Implicit equation of a sheared ellipse

Question

I have the following implicit equation of an ellipse

$\dfrac{x^2}{a^2}+\dfrac{y^2}{b^2}=1.$

What will be the equation once it is sheared in the $x$ direction by an angle $\phi$ ?

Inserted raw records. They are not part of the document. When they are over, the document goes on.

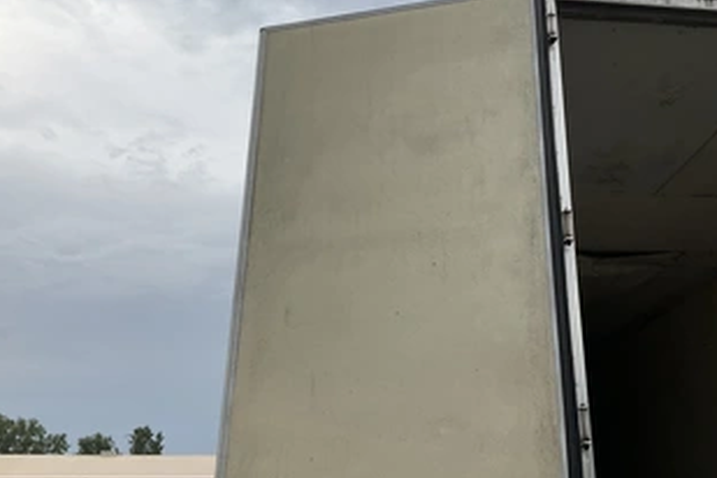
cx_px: 415
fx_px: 777
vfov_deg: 34.1
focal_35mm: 39
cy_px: 197
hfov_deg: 49.4
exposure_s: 1/657
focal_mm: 3
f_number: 1.8
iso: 25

In other words, suppose I wanted to apply the following shear transformation to the points of an ellipse

$\begin{bmatrix} x'\\ y' \end{bmatrix} = \begin{bmatrix} 1 & \tan(\phi)\\ 0 & 1 \end{bmatrix} \begin{bmatrix} x\\ y \end{bmatrix}$

How would this transformation be represented in an implicit ellipse equation?

Answer 1

\begin{align*} x' &= x+y\tan \phi \\ y' &= y \\ x &= x'-y'\tan \phi \\ \frac{x^2}{a^2}+\frac{y^2}{b^2} &= \frac{(x'-y'\tan \phi)^2}{a^2}+\frac{y'^2}{b^2} \\ \frac{x'^2-2x'y'\tan \phi+y'^2\tan^2 \phi}{a^2}+\frac{y'^2}{b^2} &= 1 \\ \end{align*}

$$b^2x'^2\cos^2 \phi-b^2x'y'\sin 2\phi+(a^2\cos^2 \phi+b^2\sin^2 \phi)y'^2-a^2 b^2 \cos^2 \phi=0$$